= Archworld =

Archworld is a system of wargame rules for fantasy and medieval miniatures combat that was published by Fantasy Games Unlimited FGU in 1977.

==Description==
The combat rules in the original fantasy role-playing game Dungeons & Dragons, published by TSR in 1974, used the traditional wargaming combat system from the previously published Chainmail, which measured movement and distances on a sand table in inches. Later editions made the use of miniatures optional, and assumed most players would make D&D a game of the imagination, where players would simply describe what their player characters were doing. However, by 1977, the use of 25 mm fantasy miniatures was becoming popular. In recognition of that, FGU published a set of combat rules for miniatures using a 1" hex grid rather than sand-table measurements. The early versions of D&D expected heroes would attract bands of henchmen, so the Archworld combat system provides for both single figures as well as figures representing groups of twenty henchmen or soldiers.

The movement system is based on numbers of paces, with one pace equalling 2.5 feet, and one hex equalling 25 feet (ten paces). The book also includes rules for medieval naval combat, and provides details of a fantasy campaign world, with a map of Archworld included.

==Publication history==
Archworld is a 76-page stapled book with cardstock cover designed by Sheila & Mike Gilbert and published by FGU in 1977. The book includes a fold-out map, three cardstock sheets of naval vessel diagrams, and two cardstock reference cards.
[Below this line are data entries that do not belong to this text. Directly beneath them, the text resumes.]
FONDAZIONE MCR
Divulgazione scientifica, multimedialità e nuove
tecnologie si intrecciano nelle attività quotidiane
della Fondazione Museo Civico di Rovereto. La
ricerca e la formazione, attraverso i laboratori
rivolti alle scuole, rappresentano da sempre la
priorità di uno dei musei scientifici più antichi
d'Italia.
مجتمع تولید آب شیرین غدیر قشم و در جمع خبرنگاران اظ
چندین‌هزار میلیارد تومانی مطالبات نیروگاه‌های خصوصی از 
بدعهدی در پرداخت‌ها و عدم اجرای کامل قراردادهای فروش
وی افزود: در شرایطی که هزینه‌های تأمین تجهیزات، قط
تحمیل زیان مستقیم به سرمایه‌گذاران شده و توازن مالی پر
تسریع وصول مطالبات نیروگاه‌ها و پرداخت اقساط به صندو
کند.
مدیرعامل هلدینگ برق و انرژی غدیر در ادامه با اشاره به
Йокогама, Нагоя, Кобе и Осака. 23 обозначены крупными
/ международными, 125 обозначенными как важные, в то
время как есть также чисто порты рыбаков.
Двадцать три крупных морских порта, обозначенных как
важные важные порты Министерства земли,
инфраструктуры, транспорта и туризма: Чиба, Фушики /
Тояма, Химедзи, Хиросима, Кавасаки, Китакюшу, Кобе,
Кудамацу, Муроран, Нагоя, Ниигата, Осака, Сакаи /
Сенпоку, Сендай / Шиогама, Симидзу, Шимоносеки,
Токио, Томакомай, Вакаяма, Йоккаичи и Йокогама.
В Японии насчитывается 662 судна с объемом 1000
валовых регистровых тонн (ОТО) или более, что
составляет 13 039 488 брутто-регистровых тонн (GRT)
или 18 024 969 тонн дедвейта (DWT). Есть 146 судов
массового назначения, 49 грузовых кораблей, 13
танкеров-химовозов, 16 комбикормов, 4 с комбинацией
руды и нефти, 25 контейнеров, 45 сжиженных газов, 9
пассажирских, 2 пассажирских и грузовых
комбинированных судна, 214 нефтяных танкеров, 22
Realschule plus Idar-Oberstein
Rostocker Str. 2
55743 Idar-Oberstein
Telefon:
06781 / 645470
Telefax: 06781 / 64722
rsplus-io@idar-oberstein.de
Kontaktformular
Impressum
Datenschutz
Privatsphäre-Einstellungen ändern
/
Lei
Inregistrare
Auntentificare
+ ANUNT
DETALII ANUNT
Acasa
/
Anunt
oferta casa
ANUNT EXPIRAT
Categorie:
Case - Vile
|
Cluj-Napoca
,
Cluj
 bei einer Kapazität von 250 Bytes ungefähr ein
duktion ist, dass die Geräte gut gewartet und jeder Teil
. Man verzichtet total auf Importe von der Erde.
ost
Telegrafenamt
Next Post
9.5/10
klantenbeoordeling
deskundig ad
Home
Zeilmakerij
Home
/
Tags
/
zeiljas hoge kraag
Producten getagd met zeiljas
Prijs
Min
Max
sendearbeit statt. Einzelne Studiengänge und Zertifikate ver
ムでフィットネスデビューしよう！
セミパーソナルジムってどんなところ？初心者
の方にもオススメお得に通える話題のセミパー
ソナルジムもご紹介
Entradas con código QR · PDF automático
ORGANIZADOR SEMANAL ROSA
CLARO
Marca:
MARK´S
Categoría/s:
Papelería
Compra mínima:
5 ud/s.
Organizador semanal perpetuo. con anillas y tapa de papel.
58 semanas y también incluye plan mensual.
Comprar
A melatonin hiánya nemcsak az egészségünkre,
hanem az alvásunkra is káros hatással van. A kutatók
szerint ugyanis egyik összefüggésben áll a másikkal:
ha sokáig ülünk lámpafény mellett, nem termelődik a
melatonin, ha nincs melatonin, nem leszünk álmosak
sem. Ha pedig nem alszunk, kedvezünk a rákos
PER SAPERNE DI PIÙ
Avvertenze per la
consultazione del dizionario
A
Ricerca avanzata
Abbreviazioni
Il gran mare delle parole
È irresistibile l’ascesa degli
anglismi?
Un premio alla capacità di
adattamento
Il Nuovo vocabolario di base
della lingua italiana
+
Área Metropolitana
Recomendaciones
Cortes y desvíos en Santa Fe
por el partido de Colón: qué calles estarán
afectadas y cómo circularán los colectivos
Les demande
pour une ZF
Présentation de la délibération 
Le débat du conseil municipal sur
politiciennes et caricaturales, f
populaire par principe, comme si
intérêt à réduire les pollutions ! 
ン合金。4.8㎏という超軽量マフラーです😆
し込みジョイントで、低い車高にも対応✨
Mike Gilbert also did the cover art and interior art.

==Reception==
Space Gamer noted that Archworld is designed to replace other combat systems that require too much paperwork, and called the interior art "excellent".

In the February 1978 issue of Craft, Model and Hobby Industry, Rick Mataka called Archworlds combat rules "well-written with many examples to aid the reader in understanding the system being employed." Since the system was moderately complex, Mataka thought this would be "More for the intermediate gamer who wants to add additional complexity into his games."